[DATA EXTRACT]

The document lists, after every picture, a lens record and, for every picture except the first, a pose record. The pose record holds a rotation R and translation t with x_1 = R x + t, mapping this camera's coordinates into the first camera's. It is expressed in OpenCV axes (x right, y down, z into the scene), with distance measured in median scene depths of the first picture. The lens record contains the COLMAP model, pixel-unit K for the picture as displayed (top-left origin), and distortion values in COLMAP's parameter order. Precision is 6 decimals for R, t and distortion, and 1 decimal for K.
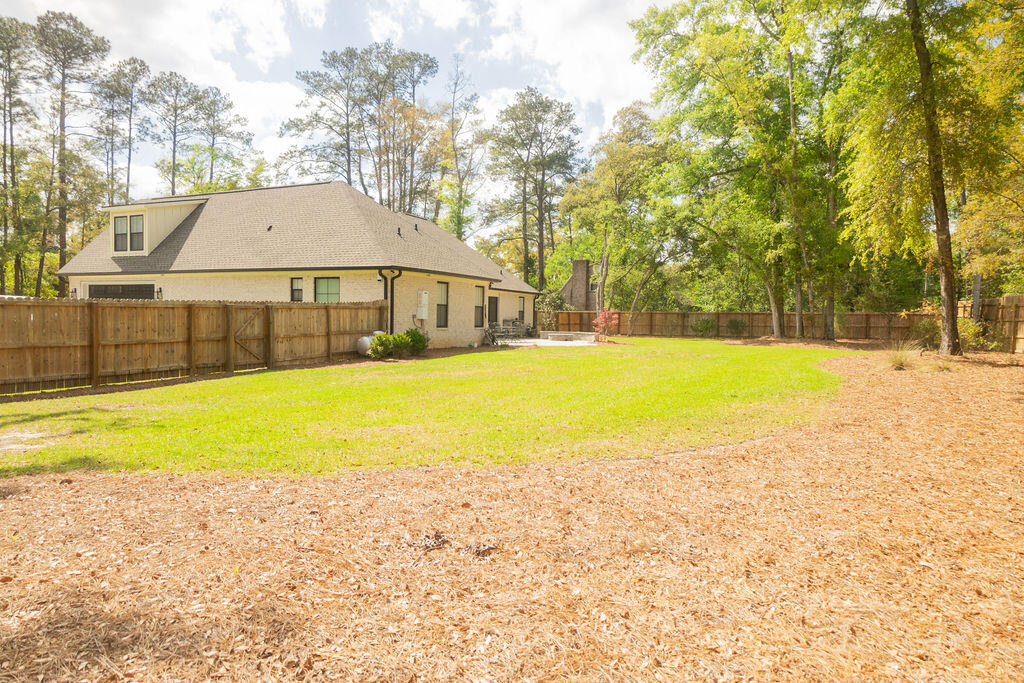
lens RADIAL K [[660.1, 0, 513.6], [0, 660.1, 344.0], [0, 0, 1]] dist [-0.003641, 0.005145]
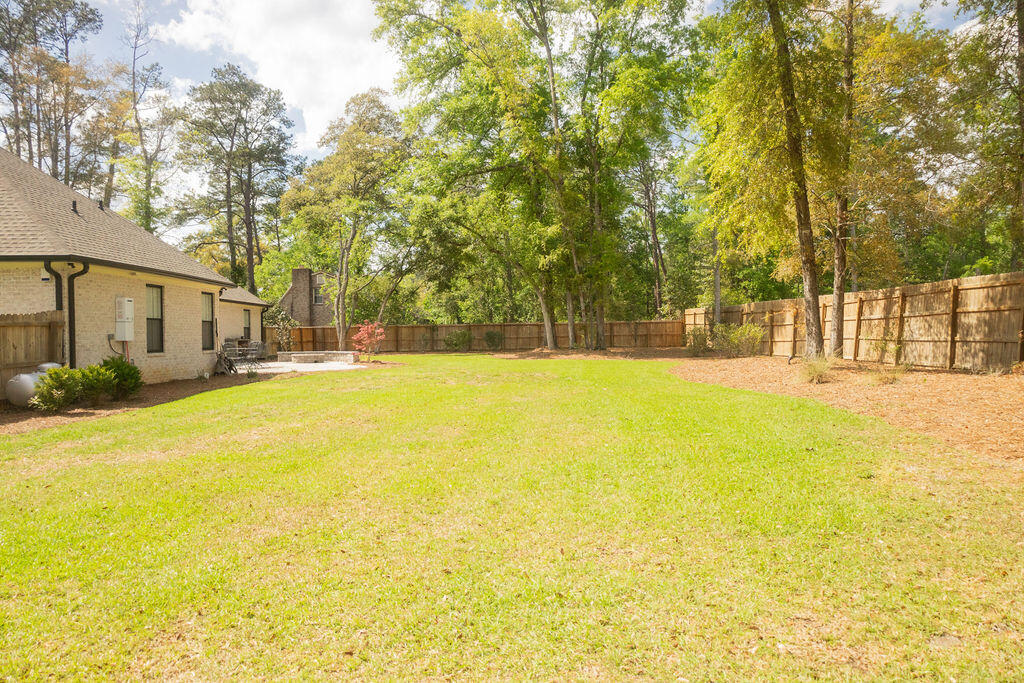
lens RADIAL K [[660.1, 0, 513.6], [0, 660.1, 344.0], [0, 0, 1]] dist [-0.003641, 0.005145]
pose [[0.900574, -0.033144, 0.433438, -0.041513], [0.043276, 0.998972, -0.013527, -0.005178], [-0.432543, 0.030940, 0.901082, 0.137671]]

[/DATA EXTRACT]

Reproduce everything above exactly, images excluded.

The document lists, after every picture, a lens record and, for every picture except the first, a pose record. The pose record holds a rotation R and translation t with x_1 = R x + t, mapping this camera's coordinates into the first camera's. It is expressed in OpenCV axes (x right, y down, z into the scene), with distance measured in median scene depths of the first picture. The lens record contains the COLMAP model, pixel-unit K for the picture as displayed (top-left origin), and distortion values in COLMAP's parameter order. Precision is 6 decimals for R, t and distortion, and 1 decimal for K.
lens RADIAL K [[660.1, 0, 513.6], [0, 660.1, 344.0], [0, 0, 1]] dist [-0.003641, 0.005145]
lens RADIAL K [[660.1, 0, 513.6], [0, 660.1, 344.0], [0, 0, 1]] dist [-0.003641, 0.005145]
pose [[0.900574, -0.033144, 0.433438, -0.041513], [0.043276, 0.998972, -0.013527, -0.005178], [-0.432543, 0.030940, 0.901082, 0.137671]]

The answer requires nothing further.